Typical structure for walk-in math tutoring in US high schools?

I'm now semi-retired after a career teaching physics (and occasionally math) at a community college, and am looking for an opportunities to volunteer with disadvantaged youth. During my college career, I organized and ran a walk-in tutoring center for the physics department, with a combination of faculty and students as tutors. Doing this on a volunteer basis at a high school seems like it would be an effective use of my skills and enjoyable to do.

Compared to the community college program I supervised, it seems like what I'm trying to do now would be much less work for a high school to support, since it wouldn't require funding or space. (During COVID, this would be over zoom.) I'm treating this as a real job search, and have worked up a resume and job letter, and lined up references. I've researched high schools in my area to find ones that have a lot of students qualifying for free lunches, and have made attempts to establish contact, although so far I have not had any immediate nibbles.

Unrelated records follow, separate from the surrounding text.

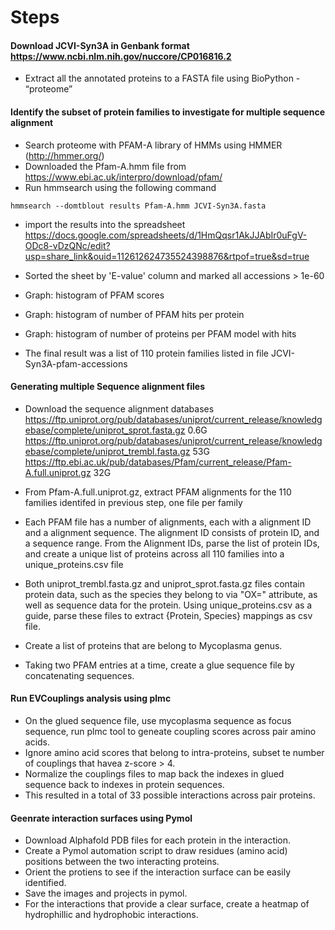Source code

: # Steps


####  Download JCVI-Syn3A in Genbank format  https://www.ncbi.nlm.nih.gov/nuccore/CP016816.2
* Extract all the annotated proteins to a FASTA file using BioPython - “proteome”

####  Identify the subset of protein families to investigate for multiple sequence alignment
* Search proteome with PFAM-A library of HMMs using HMMER (http://hmmer.org/)
* Downloaded the Pfam-A.hmm file from https://www.ebi.ac.uk/interpro/download/pfam/ 
* Run  hmmsearch using the following command 
```
hmmsearch --domtblout results Pfam-A.hmm JCVI-Syn3A.fasta
```
* import the results into the spreadsheet
https://docs.google.com/spreadsheets/d/1HmQqsr1AkJJAbIr0uFgV-ODc8-vDzQNc/edit?usp=share_link&ouid=112612624735524398876&rtpof=true&sd=true

* Sorted the sheet by 'E-value' column  and marked all accessions  > 1e-60
* Graph: histogram of PFAM scores
* Graph: histogram of number of PFAM hits per protein
* Graph: histogram of number of proteins per PFAM model with hits
* The final result was a list of 110 protein families listed in file JCVI-Syn3A-pfam-accessions

#### Generating multiple Sequence alignment files
* Download the sequence alignment databases
https://ftp.uniprot.org/pub/databases/uniprot/current_release/knowledgebase/complete/uniprot_sprot.fasta.gz  0.6G
https://ftp.uniprot.org/pub/databases/uniprot/current_release/knowledgebase/complete/uniprot_trembl.fasta.gz 53G
https://ftp.ebi.ac.uk/pub/databases/Pfam/current_release/Pfam-A.full.uniprot.gz  32G

* From Pfam-A.full.uniprot.gz, extract PFAM alignments for the 110 families identifed in previous step, one file per family
* Each PFAM file has a number of alignments, each with a alignment ID and a alignment sequence. The alignment ID consists of protein ID, and a sequence range. From the Alignment IDs, parse the list of protein IDs, and create a unique list of proteins across all 110 families into a unique_proteins.csv file 
* Both uniprot_trembl.fasta.gz and uniprot_sprot.fasta.gz files contain protein data, such as the species they belong to via "OX=" attribute, as well as sequence data for the protein. Using unique_proteins.csv as a guide, parse these files to extract {Protein, Species} mappings as csv file.
* Create a list of proteins that are belong to Mycoplasma genus.
* Taking two PFAM entries at a time, create a  glue sequence file by concatenating sequences.

#### Run EVCouplings analysis using plmc
* On the glued sequence file, use mycoplasma sequence as focus sequence, run plmc tool to geneate coupling scores across pair amino acids.
* Ignore amino acid scores that belong to intra-proteins, subset te number of couplings that havea  z-score > 4.
* Normalize the couplings files to map back the indexes in glued sequence back to indexes in protein sequences.
* This resulted in a total of 33 possible interactions across pair proteins.

#### Geenrate interaction surfaces using Pymol
* Download Alphafold PDB files for each protein in the interaction.
* Create a Pymol automation script to draw residues (amino acid) positions between the two interacting proteins.
* Orient the protiens to see if the interaction surface can be easily identified.
* Save the images and projects in pymol.
* For the interactions that provide a clear surface, create a heatmap of hydrophillic and hydrophobic interactions.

I suspect a barrier here is that most high schools do not have any preexisting setup of this kind, so it's not like volunteering for an organization that already has $n$ volunteers and can just plug in volunteer $n+1$. Can anyone describe a successful program of this type at a high school in the US that they're familiar with? I'm interested in things like where the tutoring happens physically (in non-COVID times), who hires and supervises tutors (assistant principal? department head?), and how students are made aware of the availability of tutoring (maybe by their teachers, with announcements via the Schoology courseware?).